Architectural lighting is far more than illumination however. The architectural lighting designer may be concerned with properly lighting buildings and spaces. He may be concerned with lighting levels, lighting efficiency and lighting safety. The architectural lighting designer however should also be very much concerned with the performance and well being of a human being, in an architectural space. Good lighting design always works towards solving specific criteria. Architectural lighting may provide basic 'seeability' for specific tasks, or may assist in effect, esthetics, comfort, health, safety and well being.

 The architectural lighting designer must have a complete understanding of both the physics of light and the psychological effects of light. He must be well versed with the architectural design and construction process and must be able to design responsibly within budgets.


 There are many hundreds of manufacturers around the world that specialize in the manufacture of architectural lighting fixtures. Fixtures come in all grades, shapes and sizes. Literally, thousands of different fixtures exist, for different application. Fixtures may use incandescent, fluorescent of high intensity discharge sources. H.I.D. sources are generally used where possible as they are highly efficient and have lamps with extremely long life.

 Stage lighting fixtures are seldom used for architectural lighting. Stage fixtures use 'photo' type lamps with relatively low hours, and fixtures are generally not designed for continuous operation.

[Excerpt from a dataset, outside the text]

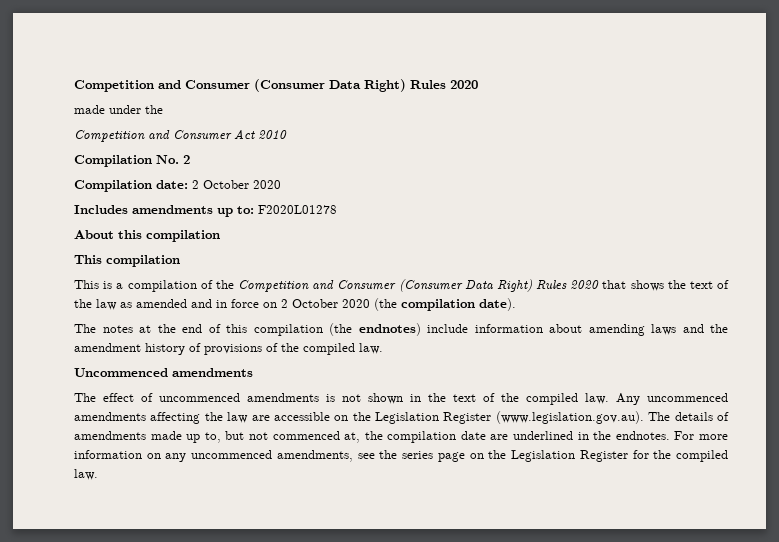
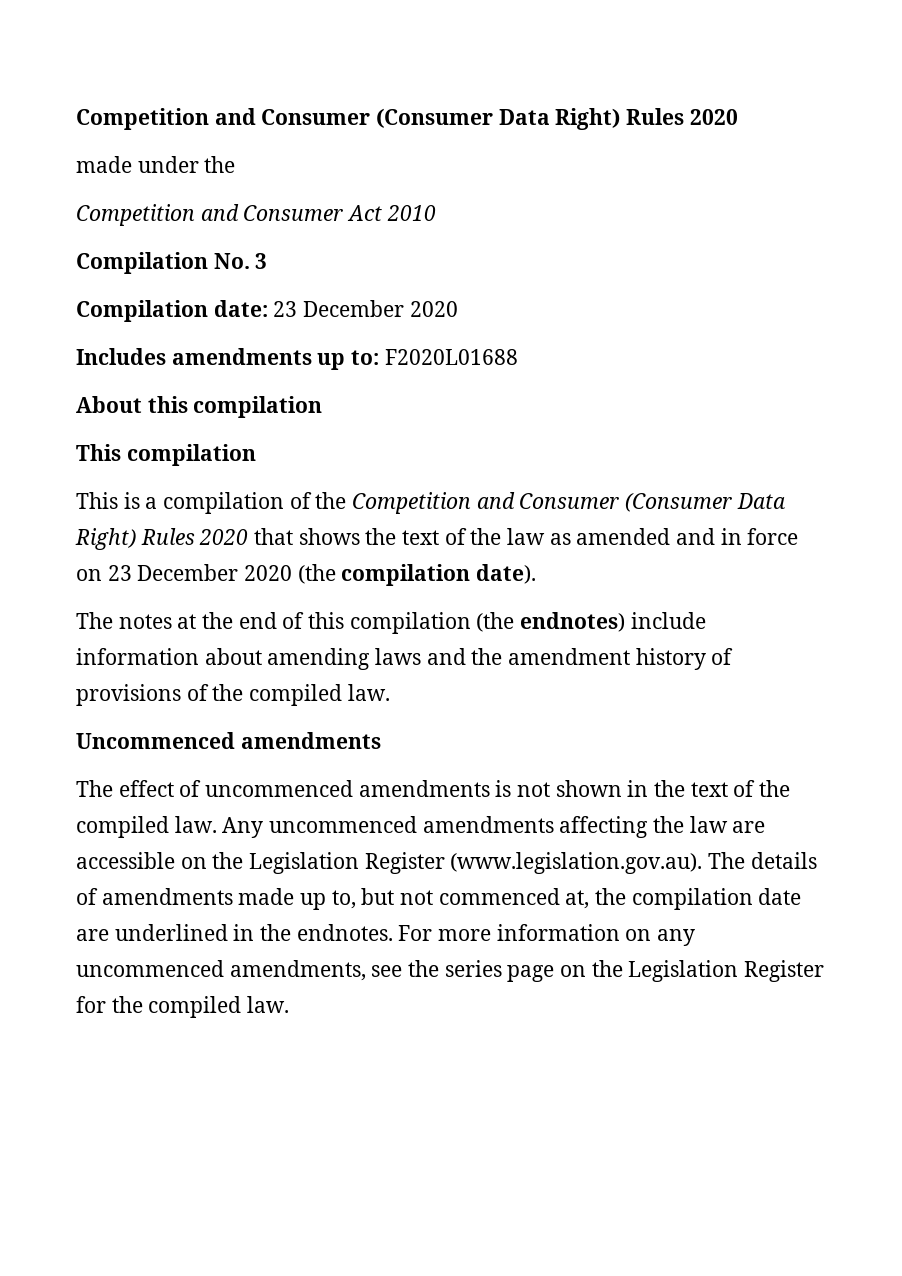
[183,155,190,164] 2 -> [255,253,268,269] 3
[192,180,249,189] 2 October -> [273,300,405,317] 23 December
[258,205,337,214] F2020L01278 -> [384,349,518,365] F2020L01688
[281,299,338,308] 2 October -> [107,564,239,581] 23 December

Architectural lighting (as does stage lighting) uses a combination of flood and spotlight techniques. Fixtures are typically positioned as down lights, however some applications may require uplighting or side lighting for dramatic effect.



 The art of landscape lighting usually merges with the field of architectural lighting design. The field of landscape lighting also goes hand in hand with the relatively new architectural specialty, the landscape architect.

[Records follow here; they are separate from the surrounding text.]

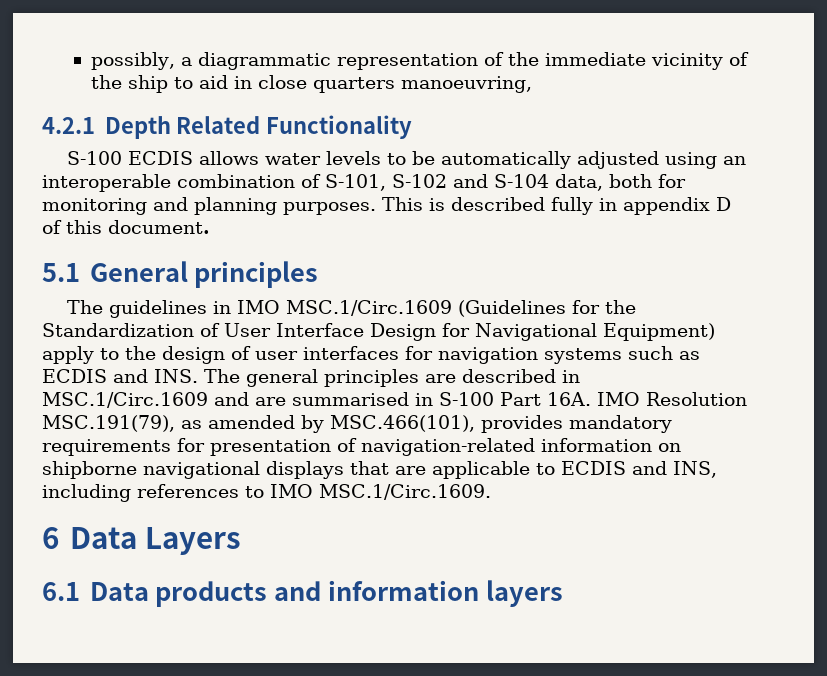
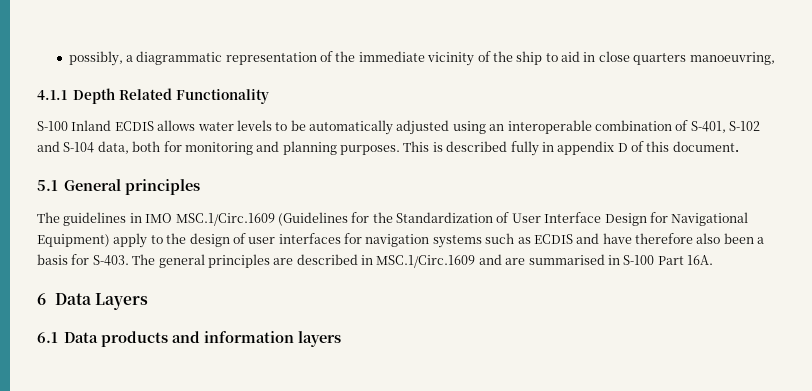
[42,117,95,134] 4.2.1 -> [37,90,67,100] 4.1.1
(123, 158) none -> [71,120,112,131] Inland
[325,174,386,191] S-101, -> [690,121,726,133] S-401,
[154,369,198,383] INS. -> [602,233,765,244] [37,254,129,266] have therefore also been a basis for S-403.
[596,392,747,406] [42,415,672,433] [42,438,681,456] [42,461,717,479] [42,484,491,502] IMO Resolution MSC.191(79), as amended by MSC.466(101), provides mandatory requirements for presentation of navigation-related information on shipborne navigational displays that are applicable to ECDIS and INS, including references to IMO MSC.1/Circ.1609. -> (713, 260) none

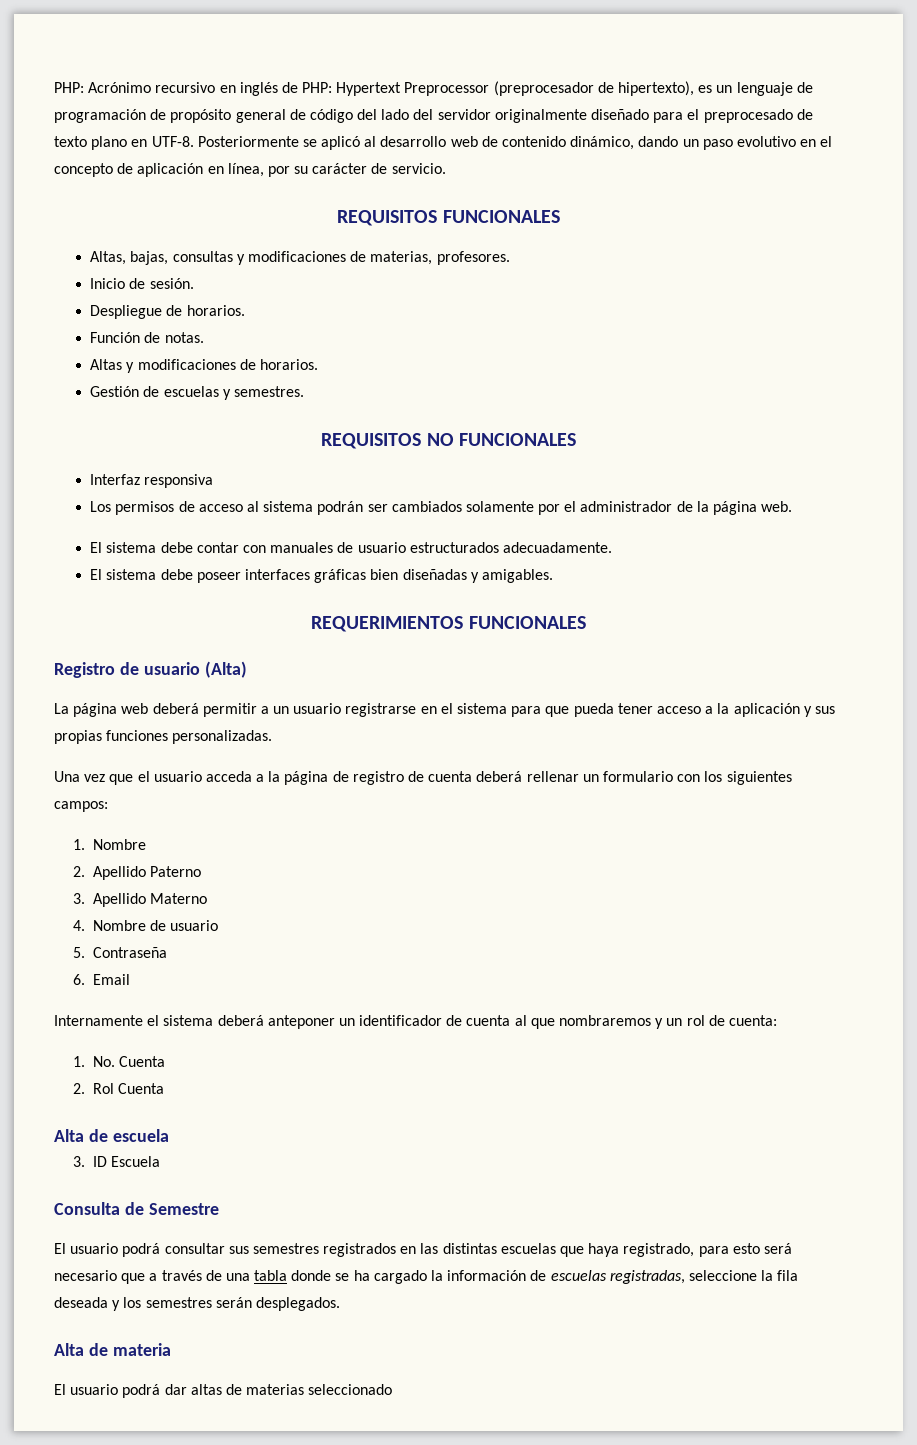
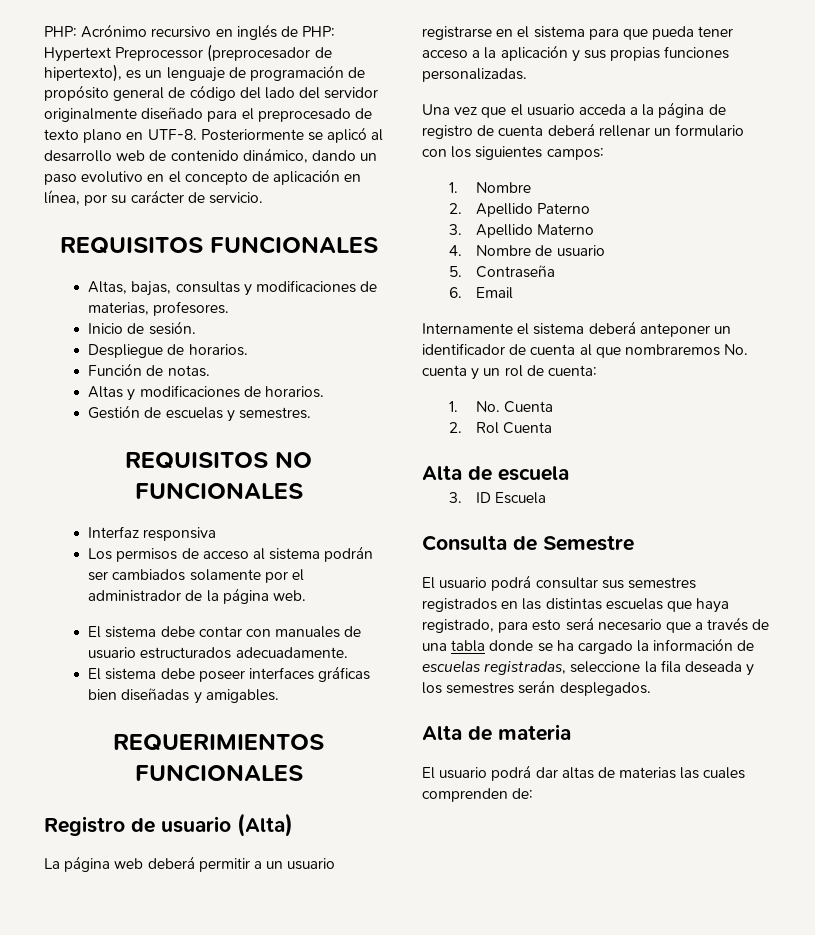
(652, 1020) none -> [724,344,749,355] [422,365,467,376] No. cuenta
[308,1384,393,1395] seleccionado -> [680,767,746,779] [422,788,534,802] las cuales comprenden de:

The landscape lighting designer is responsible for large outdoor (usually) lighting designs consisting mainly of flora and foliage. Often the lighting design includes, trees, pools, bridges, paths, fountains, sculptures, benches, rest areas and much more.

The landscape lighting designer has similar goals to other lighting designers. He is often lighting for visibility, mood, atmosphere and interest, just as does the stage lighting designer for a dramatic presentation. The landscape lighting designer also usually has an additional concern in that he often must light for safety first and atmosphere and impact second.


 Most landscape lighting makes use of miniature low voltage lighting fixtures. A low voltage system is mandatory to ensure greater safety and to reduce risk from electrical shock, as the fixtures and wiring are often operated under wet conditions.

Fixtures are typically located at ground level to uplight plants and shrubs or may be placed on trees to uplight (or downlight) the trunks. Other landscape lighting fixtures include the use of illuminated bollards. These post like fixtures come in a wide variety of types and are typically used to illuminate paths, foliage or other exterior areas. Decorative lampposts, available in an unlimited number of designs are also commonly used.

Usually landscape lighting is placed on a control system that turns the system 'on' or 'off' at specific times. Alternately a system might use a photocell control, turning the system on at dusk and off at dawn.